### Excerpt to read

Single by Frank Zappa

from the album Hot Rats
- B-side: "I'm Not Satisfied"; "Lucille Has Messed My Mind Up";
- Released: October 10, 1969
- Recorded: July 28, 1969 August 26, 1969
- Genre: Jazz fusion, instrumental rock, progressive rock
- Length: 3:37
- Label: Rykodisc
- Songwriter: Frank Zappa
- Producer: Frank Zappa

Frank Zappa singles chronology
| "The Girl in the Magnesium Dress" (1984) | "Peaches en Regalia" (1969) | "Sexual Harassment in the Workplace" (1988) |

Official Audio
- "Peaches en Regalia" on YouTube

= Peaches en Regalia =

1969 composition by Frank Zappa

"Peaches en Regalia" is an instrumental jazz fusion composition by Frank Zappa. It was initially released on Zappa's album Hot Rats in 1969 and has been recorded many times since.

==Other versions==
Years later, in 1987, the piece was released as a CD single to promote Rykodisc's Zappa CD reissue campaign. Zappa used the piece on many of his tours, often as either the opening or the encore of a show.

"Peaches en Regalia" has been included in the "underground" version of The Real Book, despite being compositionally more complicated than typical jam session tunes. Having a song included in the book has been described as "the ultimate insider credential for a jazz composer".

The tune is used as instrumental background music on the BBC London radio programme presented by Danny Baker, as well as the Elis James and John Robins show on BBC Radio 5 Live. It was also the theme tune for the early 1970s BBC2 show One Man's Week.

A recording of the piece by Zappa Plays Zappa (including Zappa's son Dweezil and Zappa alumni Steve Vai and Napoleon Murphy Brock), won a Grammy Award for Best Rock Instrumental Performance in February 2009.

### Extracted material

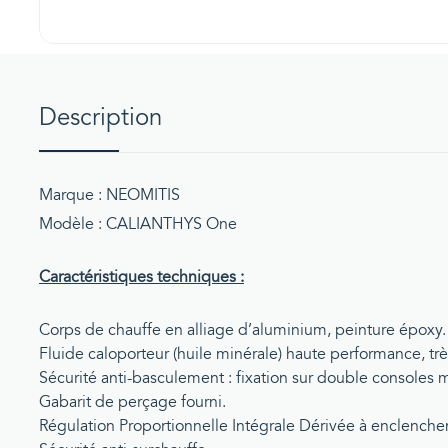
Description
Marque : NEOMITIS
Modèle : CALIANTHYS One
Caractéristiques techniques :
Corps de chauffe en alliage d’aluminium, peinture époxy.
Fluide caloporteur (huile minérale) haute performance, très
Sécurité anti-basculement : fixation sur double consoles mu
Gabarit de perçage fourni.
Régulation Proportionnelle Intégrale Dérivée à enclenchem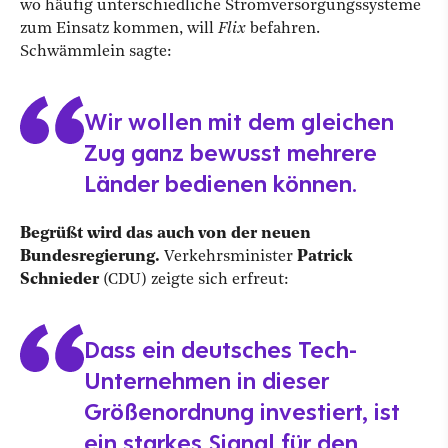
wo häufig unterschiedliche Stromversorgungssysteme
zum Einsatz kommen, will
Flix
befahren.
Schwämmlein sagte:
Wir wollen mit dem gleichen
Zug ganz bewusst mehrere
Länder bedienen können.
Begrüßt wird das auch von der neuen
Bundesregierung.
Verkehrsminister
Patrick
Schnieder
(CDU) zeigte sich erfreut:
Dass ein deutsches Tech-
Unternehmen in dieser
Größenordnung investiert, ist
ein starkes Signal für den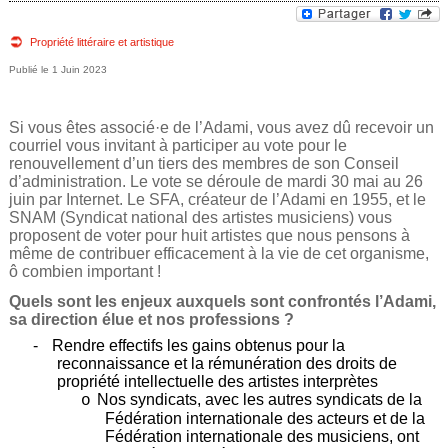
e
v
o
Propriété littéraire et artistique
d
1 Juin 2023
u
e
s
Si vous êtes associé·e de l’Adami, vous avez dû recevoir un
r
ê
courriel vous invitant à participer au vote pour le
renouvellement d’un tiers des membres de son Conseil
e
t
d’administration. Le vote se déroule de mardi 30 mai au 26
juin par Internet. Le SFA, créateur de l’Adami en 1955, et le
e
c
SNAM (Syndicat national des artistes musiciens) vous
proposent de voter pour huit artistes que nous pensons à
s
même de contribuer efficacement à la vie de cet organisme,
h
ô combien important !
i
e
Quels sont les enjeux auxquels sont confrontés l’Adami,
c
sa direction élue et nos professions ?
r
-
Rendre effectifs les gains obtenus pour la
i
reconnaissance et la rémunération des droits de
propriété intellectuelle des artistes interprètes
c
Nos syndicats, avec les autres syndicats de la
o
Fédération internationale des acteurs et de la
h
Fédération internationale des musiciens, ont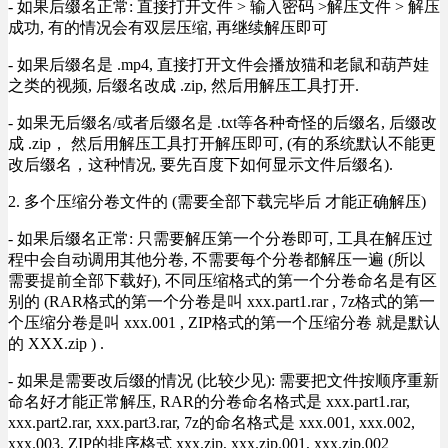
- 如果后缀名正常: 直接打开文件 > 输入密码 >解压文件 > 解压
成功, 有的情况会有双层压缩, 再继续解压即可
- 如果后缀名是 .mp4, 直接打开文件会播放猫和老鼠和葫芦娃
之类的视频, 后缀名改成 .zip, 然后用解压工具打开.
- 如果无后缀名/或者后缀名是 .txt等各种奇怪的后缀名, 后缀改
成 .zip， 然后用解压工具打开解压即可, (有的系统默认不能更
改后缀名，这种情况, 要先百度下如何显示文件后缀名).
2. 多个压缩分卷文件的 (需要全部下载完毕后 才能正确解压)
- 如果后缀名正常: 只需要解压第一个分卷即可, 工具在解压过
程中会自动调用其他分卷, 不需要每个分卷都解压一遍 (所以
需要提前全部下载好), 不同压缩格式的第一个分卷命名是有区
别的 (RAR格式的第一个分卷是叫 xxx.part1.rar , 7z格式的第一
个压缩分卷是叫 xxx.001 , ZIP格式的第一个压缩分卷 就是默认
的 XXX.zip ) .
- 如果是需要改后缀的情况 (比较少见): 需要把文件按顺序重新
命名好才能正常解压, RAR的分卷命名格式是 xxx.part1.rar,
xxx.part2.rar, xxx.part3.rar, 7z的命名格式是 xxx.001, xxx.002,
xxx.003, ZIP的排序格式 xxx.zip, xxx.zip.001, xxx.zip.002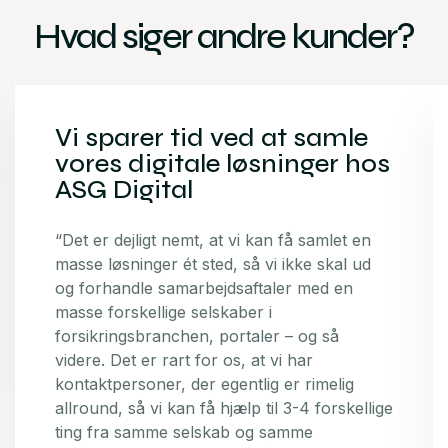
Hvad siger andre kunder?
Vi sparer tid ved at samle
vores digitale løsninger hos
ASG Digital
“Det er dejligt nemt, at vi kan få samlet en
masse løsninger ét sted, så vi ikke skal ud
og forhandle samarbejdsaftaler med en
masse forskellige selskaber i
forsikringsbranchen, portaler – og så
videre. Det er rart for os, at vi har
kontaktpersoner, der egentlig er rimelig
allround, så vi kan få hjælp til 3-4 forskellige
ting fra samme selskab og samme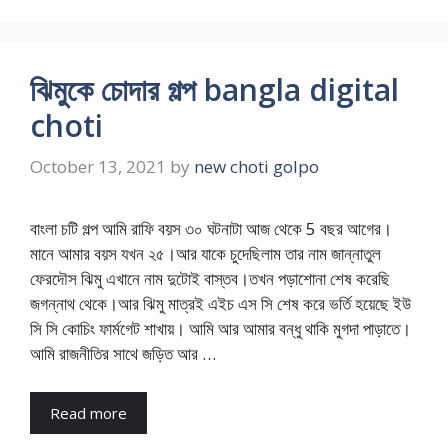
ঝিমুকে চোদার গল্প bangla digital
choti
October 13, 2021
by
new choti golpo
বাংলা চটি গল্প আমি রাফি বয়স ৩০ ঘটনাটা আজ থেকে 5 বছর আগের।
মানে আমার বয়স যখন ২৫।আর যাকে চুদেছিলাম তার নাম জান্নাতুল
ফেরদৌস ঝিমু এখানে নাম দুটোই বাস্তব।তখন পড়াশোনা শেষ করেছি
জগন্নাথ থেকে।আর ঝিমু মাত্রই এইচ এস সি শেষ করে ভর্তি হয়েছে ইউ
সি সি কোচিং ফার্মগেট শাখায়। আমি আর আমার বন্ধু থাকি মুগদা পাড়াতে।
আমি রাজনীতির সাথে জড়িত আর …
Read more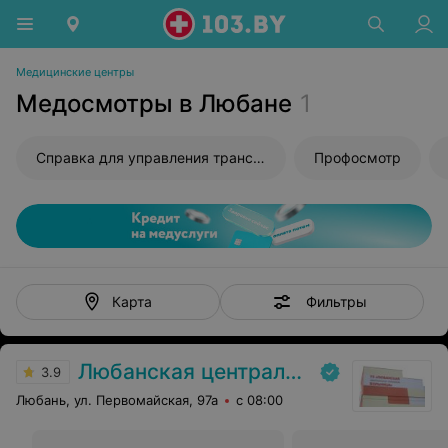
Медицинские центры
Медосмотры в Любане
1
Справка для управления транспортным средством
Профосмотр
Фильтры
Карта
Любанская центральная районная больница
3.9
Любань, ул. Первомайская, 97а
с 08:00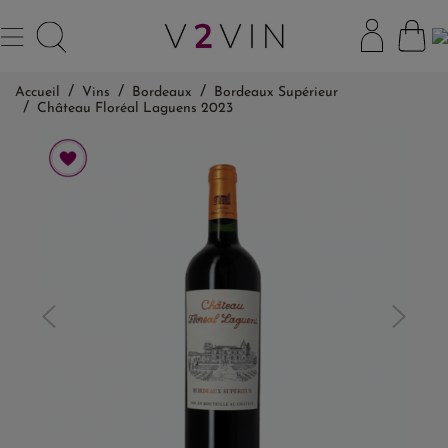
Accueil
Vins
Bordeaux
Bordeaux Supérieur
Château Floréal Laguens 2023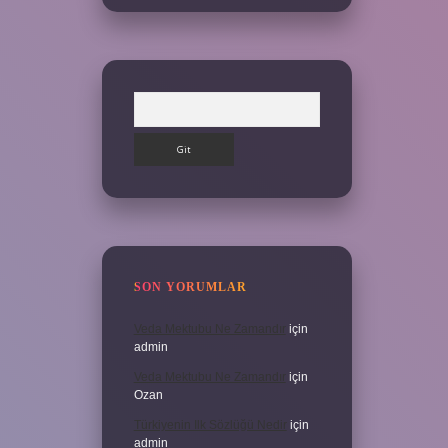
Arama
SON YORUMLAR
Veda Mektubu Ne Zamandır
için
admin
Veda Mektubu Ne Zamandır
için
Ozan
Türkiyenin Ilk Sözlüğü Nedir
için
admin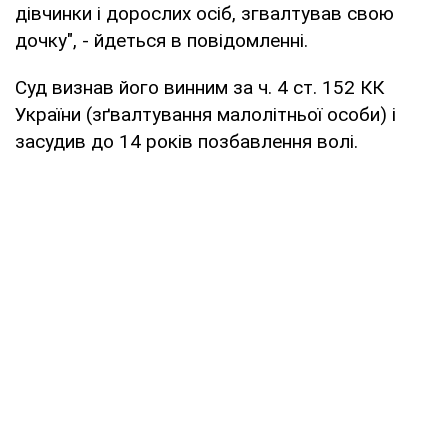
дівчинки і дорослих осіб, згвалтував свою
дочку", - йдеться в повідомленні.
Суд визнав його винним за ч. 4 ст. 152 КК
України (зґвалтування малолітньої особи) і
засудив до 14 років позбавлення волі.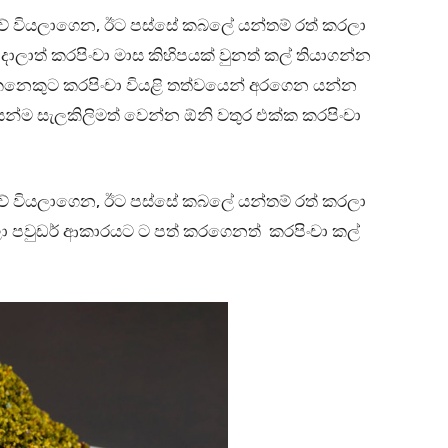
ේ වියලාගෙන, ඊට පස්සේ කබලේ යන්තම් රත් කරලා
ලාත් කරපිංචා මාස කිහිපයක් වුනත් කල් තියාගන්න
කෙනෙකුට කරපිංචා වියළි තත්වයෙන් අරගෙන යන්න
යෙන්ම සැලකිලිමත් වෙන්න ඕනි වතුර එක්ක කරපිංචා
ේ වියලාගෙන, ඊට පස්සේ කබලේ යන්තම් රත් කරලා
 පවුඩර් ආකාරයට ට පත් කරගෙනත් කරපිංචා කල්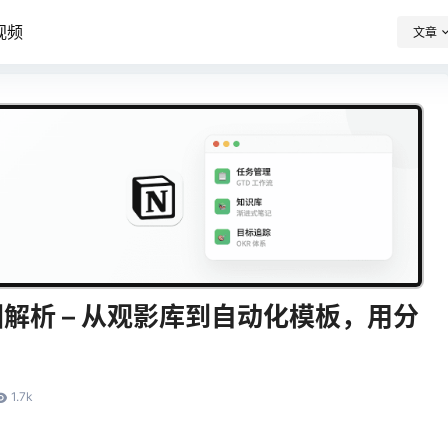
七天重构信息秩序
视频
文章
用一套系统管理
笔记、任务、项目与人生
格视图解析 – 从观影库到自动化模板，用分
1.7k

### Task instructions
1. Answer these questions from the Peaches en Regalia article, one per line:
(a) What release date does it give for the single?
(b) In what year was the piece released as a CD single to promote Rykodisc's Zappa reissue campaign?
(c) In what Grammy Award category did the Zappa Plays Zappa recording win?
2. List every radio or television program that the Peaches en Regalia article says has used the tune.
3. Summarize the Peaches en Regalia article in two sentences.

### Task-by-task solutions
1.
(a) October 10, 1969
(b) 1987
(c) Best Rock Instrumental Performance

2.
- The BBC London radio program presented by Danny Baker
- The Elis James and John Robins show on BBC Radio 5 Live
- One Man's Week, an early 1970s BBC2 show

3. "Peaches en Regalia" is an instrumental jazz fusion composition by Frank Zappa, first released on his 1969 album Hot Rats and recorded many times since. It was reissued as a CD single in 1987, appears in the "underground" version of The Real Book, has served as background and theme music on BBC programs, and a Zappa Plays Zappa recording won a Grammy in February 2009.